We will cheerfully co-operate with you in endeavouring to
procure advocates for the same cause in other countries, and perfectly approve
and commend your establishing a correspondence in France. It appears to have
produced the desired effect; for Mons. De Varville, the secretary of a society
for the like benevolent purpose at Paris, is now here, and comes instructed to
establish a correspondence with us, and to collect such information as may
promote our common views. He delivered to our society an extract from the
minutes of your proceedings, dated 8th of April last, recommending him to our
attention, and upon that occasion they passed the resolutions of which the
enclosed are copies.
We are much obliged by the pamphlets enclosed with your
letter, and shall constantly make such communications to you as may appear to
us interesting.
By a report of the committee for superintending the school
we have established in this city for the education of negro children, we find
that proper attention is paid to it, and that scholars are now taught in it.

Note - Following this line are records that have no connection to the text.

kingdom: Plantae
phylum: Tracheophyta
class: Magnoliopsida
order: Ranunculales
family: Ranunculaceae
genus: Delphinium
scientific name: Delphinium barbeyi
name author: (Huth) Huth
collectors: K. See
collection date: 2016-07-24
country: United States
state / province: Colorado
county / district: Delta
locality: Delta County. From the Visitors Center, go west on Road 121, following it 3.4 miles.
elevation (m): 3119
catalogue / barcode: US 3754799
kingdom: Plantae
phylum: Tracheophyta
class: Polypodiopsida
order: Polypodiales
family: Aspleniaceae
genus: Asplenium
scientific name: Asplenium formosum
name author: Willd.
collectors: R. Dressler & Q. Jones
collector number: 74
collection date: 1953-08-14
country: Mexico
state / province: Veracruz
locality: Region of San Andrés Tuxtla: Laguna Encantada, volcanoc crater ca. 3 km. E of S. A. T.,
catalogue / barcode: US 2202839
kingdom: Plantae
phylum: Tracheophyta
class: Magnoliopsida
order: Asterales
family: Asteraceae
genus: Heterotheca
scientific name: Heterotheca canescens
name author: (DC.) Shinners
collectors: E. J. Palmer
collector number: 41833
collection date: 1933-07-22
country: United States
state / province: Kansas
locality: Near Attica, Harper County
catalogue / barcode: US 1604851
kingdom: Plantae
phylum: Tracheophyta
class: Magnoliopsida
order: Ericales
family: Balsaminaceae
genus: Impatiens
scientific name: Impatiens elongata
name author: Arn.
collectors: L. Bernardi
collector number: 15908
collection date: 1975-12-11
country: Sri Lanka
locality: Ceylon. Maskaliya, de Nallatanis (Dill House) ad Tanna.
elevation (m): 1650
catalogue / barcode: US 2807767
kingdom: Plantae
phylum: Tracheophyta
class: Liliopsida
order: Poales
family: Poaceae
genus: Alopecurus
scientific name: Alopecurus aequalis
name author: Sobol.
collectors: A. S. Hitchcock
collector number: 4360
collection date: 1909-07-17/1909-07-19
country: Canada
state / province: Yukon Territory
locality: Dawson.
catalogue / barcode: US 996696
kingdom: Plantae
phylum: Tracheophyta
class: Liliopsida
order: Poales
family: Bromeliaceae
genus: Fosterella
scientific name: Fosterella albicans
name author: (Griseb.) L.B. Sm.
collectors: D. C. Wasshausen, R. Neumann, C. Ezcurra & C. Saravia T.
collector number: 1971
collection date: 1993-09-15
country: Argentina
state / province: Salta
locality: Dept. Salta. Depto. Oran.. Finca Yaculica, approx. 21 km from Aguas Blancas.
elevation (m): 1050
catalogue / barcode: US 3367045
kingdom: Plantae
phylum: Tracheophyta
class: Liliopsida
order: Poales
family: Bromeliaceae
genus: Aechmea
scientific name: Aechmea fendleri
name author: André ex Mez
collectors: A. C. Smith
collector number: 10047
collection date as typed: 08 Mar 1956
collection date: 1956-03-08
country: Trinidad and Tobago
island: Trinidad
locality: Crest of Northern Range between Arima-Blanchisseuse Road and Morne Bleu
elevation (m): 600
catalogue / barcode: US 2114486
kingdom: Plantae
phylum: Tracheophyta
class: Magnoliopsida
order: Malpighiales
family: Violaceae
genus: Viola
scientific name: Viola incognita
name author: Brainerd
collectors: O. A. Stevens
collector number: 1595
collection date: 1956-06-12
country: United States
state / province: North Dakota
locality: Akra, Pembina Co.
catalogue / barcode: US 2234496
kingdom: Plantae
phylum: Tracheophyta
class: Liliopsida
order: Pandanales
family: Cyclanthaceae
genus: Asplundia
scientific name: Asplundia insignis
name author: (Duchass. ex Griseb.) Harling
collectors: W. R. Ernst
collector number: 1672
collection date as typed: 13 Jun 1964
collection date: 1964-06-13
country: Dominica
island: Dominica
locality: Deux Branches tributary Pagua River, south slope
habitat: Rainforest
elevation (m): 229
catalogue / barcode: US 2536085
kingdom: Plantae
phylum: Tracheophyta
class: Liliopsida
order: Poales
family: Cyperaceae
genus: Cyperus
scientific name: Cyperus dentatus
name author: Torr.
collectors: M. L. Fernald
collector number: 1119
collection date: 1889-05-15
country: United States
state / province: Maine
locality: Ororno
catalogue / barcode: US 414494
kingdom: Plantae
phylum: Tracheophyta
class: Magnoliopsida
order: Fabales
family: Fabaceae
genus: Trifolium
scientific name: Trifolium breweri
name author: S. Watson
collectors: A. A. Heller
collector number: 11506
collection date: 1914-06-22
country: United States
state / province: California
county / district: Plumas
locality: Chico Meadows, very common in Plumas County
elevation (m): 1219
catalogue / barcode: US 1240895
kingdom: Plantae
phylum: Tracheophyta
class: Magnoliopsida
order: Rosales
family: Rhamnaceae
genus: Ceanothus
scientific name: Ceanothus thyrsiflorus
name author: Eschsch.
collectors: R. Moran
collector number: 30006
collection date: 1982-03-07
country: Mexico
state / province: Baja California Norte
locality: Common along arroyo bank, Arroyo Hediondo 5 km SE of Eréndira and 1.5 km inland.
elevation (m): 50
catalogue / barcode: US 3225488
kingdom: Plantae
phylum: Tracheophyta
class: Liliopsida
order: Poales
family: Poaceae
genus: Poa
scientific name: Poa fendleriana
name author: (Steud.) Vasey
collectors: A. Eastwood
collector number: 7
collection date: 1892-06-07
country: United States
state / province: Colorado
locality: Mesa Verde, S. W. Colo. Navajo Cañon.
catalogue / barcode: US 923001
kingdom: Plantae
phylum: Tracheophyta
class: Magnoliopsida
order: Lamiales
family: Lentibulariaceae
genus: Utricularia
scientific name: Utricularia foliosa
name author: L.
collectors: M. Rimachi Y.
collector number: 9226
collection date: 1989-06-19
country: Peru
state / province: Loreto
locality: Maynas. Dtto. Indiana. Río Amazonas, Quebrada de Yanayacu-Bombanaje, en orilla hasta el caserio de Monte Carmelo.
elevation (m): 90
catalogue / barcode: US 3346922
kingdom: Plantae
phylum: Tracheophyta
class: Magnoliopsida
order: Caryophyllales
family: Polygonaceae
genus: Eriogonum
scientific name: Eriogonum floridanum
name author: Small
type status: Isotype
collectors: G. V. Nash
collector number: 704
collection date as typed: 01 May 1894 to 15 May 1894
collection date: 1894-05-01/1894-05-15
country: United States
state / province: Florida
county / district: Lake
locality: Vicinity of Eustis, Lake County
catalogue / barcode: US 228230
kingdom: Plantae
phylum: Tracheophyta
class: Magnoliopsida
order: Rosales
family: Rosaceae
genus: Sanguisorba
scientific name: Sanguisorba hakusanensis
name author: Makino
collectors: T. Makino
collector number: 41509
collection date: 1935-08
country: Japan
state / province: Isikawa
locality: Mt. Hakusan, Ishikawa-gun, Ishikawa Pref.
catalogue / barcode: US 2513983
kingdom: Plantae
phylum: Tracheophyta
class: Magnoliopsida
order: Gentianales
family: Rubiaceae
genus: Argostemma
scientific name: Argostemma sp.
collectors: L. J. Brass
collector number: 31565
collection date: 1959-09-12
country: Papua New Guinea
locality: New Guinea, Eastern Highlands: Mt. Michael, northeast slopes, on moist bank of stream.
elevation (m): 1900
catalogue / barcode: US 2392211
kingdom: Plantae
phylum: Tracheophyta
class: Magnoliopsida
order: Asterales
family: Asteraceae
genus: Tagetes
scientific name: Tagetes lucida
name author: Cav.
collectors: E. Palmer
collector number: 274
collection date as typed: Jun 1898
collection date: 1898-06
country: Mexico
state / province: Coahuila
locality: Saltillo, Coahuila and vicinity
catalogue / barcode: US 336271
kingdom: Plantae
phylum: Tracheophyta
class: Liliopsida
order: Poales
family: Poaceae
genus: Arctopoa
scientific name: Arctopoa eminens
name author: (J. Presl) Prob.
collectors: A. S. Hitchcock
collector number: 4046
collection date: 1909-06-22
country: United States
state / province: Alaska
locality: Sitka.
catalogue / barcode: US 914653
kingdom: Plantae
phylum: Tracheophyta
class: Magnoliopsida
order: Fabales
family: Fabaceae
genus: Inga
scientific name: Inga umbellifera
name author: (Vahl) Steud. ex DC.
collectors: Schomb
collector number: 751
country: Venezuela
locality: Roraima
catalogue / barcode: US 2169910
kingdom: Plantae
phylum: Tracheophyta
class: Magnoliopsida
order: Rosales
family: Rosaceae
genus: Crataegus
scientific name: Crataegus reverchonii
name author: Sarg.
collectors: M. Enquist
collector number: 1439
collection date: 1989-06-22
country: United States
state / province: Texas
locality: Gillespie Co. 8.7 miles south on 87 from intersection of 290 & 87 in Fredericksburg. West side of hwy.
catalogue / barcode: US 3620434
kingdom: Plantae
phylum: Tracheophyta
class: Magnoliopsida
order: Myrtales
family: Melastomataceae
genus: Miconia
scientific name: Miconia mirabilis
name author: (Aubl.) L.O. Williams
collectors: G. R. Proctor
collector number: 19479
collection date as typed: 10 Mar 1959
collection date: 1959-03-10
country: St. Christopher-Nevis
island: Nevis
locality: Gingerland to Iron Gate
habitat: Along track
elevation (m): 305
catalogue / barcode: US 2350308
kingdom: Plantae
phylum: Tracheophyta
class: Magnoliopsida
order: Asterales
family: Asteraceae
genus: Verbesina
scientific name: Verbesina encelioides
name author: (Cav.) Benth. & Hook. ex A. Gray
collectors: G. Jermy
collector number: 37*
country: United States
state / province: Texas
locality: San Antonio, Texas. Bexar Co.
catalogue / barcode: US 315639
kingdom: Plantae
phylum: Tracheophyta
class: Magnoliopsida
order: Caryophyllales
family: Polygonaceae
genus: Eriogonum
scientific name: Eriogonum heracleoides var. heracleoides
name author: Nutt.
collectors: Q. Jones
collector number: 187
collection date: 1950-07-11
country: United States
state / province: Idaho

By
the laws of this State, masters may now liberate healthy slaves of a proper age
without giving security that they shall not become a parish charge; and the
exportation as well as importation of them is prohibited. The State has also
manumitted such as became its property by confiscation; and we have reason to
expect that the maxim, that every man, of whatever colour, is to be presumed to
be free until the contrary be shown, will prevail in our courts of justice.
Manumissions daily become more common among us; and the treatment which slaves
in general meet with in this State is very little different from that of other
servants.
I have the honour to be, gentlemen,
Your humble servant,
John Jay,
President of the Society for Promoting the Manumission of
Slaves.
_______________
* In 1788 a society in France, and another in England,
formed for promoting the abolition of slavery, opened a correspondence with the
New York society through its president. The above letter to the English society
was from Jay's pen. See letter from Granville Sharp, May 1, 1788.